• **Documento de origen**:
────

El problema de todo esto es que el mundo, a diferencia de lo que el humanismo pretenda hacer creer, no es racional. O, al menos, no lo es del mismo modo que los seres humanos. Con este hecho en mente deberíamos entonces comprender la obsesión de el cura y todos los encargados de la situación de que no se sepa que está ocurriendo exactamente en el interior: no temen que se sepa que ocurre, temen que se desvele que no son infectados si no poseídos ‑o, peor aun ‑y esto son puras elucubraciones‑, que sean alguna clase de experimento. Por ello la obsesión por plasmar la realidad aquí se nos presenta como una vertiente doble de negación, de los infectados/poseídos y de la conspiración, que se constituye a su vez simplemente como negación de la realidad. Los personajes, de una forma constante, se ven negando un mundo que se les presenta como absurdo e imposible ‑que una conspiración en las sombras les manipule, que puedan existir los poseídos o que puedan no-morir- a través del intento de su afirmación constante a través del montage, del rodaje sin edulcorar; sólo son capaces de discernir el mundo tal cual es a través de la mirada exclusivista de la cámara.

────

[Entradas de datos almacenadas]
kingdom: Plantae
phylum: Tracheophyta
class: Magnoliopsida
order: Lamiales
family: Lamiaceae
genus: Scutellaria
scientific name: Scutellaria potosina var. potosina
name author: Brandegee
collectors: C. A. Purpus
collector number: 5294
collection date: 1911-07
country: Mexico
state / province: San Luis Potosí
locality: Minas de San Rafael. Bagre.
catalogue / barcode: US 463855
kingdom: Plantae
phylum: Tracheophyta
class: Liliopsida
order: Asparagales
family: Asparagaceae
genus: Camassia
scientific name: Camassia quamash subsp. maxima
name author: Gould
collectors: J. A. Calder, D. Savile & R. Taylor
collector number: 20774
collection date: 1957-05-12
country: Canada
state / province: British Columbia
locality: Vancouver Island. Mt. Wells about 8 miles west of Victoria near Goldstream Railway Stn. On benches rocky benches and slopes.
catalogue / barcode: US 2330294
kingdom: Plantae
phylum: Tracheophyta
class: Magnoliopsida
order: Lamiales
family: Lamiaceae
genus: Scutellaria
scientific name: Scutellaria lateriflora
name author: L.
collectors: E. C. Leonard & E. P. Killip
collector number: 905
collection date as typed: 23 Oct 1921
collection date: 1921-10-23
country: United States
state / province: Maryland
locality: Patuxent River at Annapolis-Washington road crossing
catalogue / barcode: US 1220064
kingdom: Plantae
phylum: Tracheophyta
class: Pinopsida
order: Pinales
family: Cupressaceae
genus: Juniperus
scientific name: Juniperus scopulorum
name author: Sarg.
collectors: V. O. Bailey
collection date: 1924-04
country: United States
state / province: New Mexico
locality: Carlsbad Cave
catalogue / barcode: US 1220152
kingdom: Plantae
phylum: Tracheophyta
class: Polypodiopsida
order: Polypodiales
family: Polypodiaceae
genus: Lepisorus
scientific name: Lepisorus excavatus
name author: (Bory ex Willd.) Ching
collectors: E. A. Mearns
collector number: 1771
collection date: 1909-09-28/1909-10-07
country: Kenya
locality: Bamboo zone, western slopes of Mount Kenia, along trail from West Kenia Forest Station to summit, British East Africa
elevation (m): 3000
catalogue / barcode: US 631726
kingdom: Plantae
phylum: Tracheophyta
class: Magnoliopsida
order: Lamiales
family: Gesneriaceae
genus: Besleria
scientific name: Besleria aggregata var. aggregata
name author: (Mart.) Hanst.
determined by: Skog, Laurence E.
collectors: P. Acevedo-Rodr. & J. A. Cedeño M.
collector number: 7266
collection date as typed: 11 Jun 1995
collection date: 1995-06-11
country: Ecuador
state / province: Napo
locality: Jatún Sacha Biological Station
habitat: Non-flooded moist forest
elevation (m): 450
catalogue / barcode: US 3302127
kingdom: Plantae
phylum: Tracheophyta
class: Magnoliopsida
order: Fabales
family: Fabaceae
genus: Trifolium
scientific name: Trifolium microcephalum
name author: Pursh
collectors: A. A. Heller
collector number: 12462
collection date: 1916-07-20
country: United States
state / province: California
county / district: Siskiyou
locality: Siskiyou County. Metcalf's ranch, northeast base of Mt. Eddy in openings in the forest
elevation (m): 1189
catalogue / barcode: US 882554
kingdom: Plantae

────

• **Detalles del ejercicio**:
Responde estas preguntas a partir del documento de origen:
(a) ¿Qué pretende hacer creer, según el documento de origen, que el mundo es racional?
(b) ¿Cuáles son las dos vertientes de negación que presenta la obsesión por plasmar la realidad?
(c) ¿A través de qué son capaces los personajes de discernir el mundo tal cual es?

• **Respuesta del ejercicio**:
(a) El humanismo.
(b) La negación de los infectados/poseídos y la negación de la conspiración.
(c) A través de la mirada exclusivista de la cámara.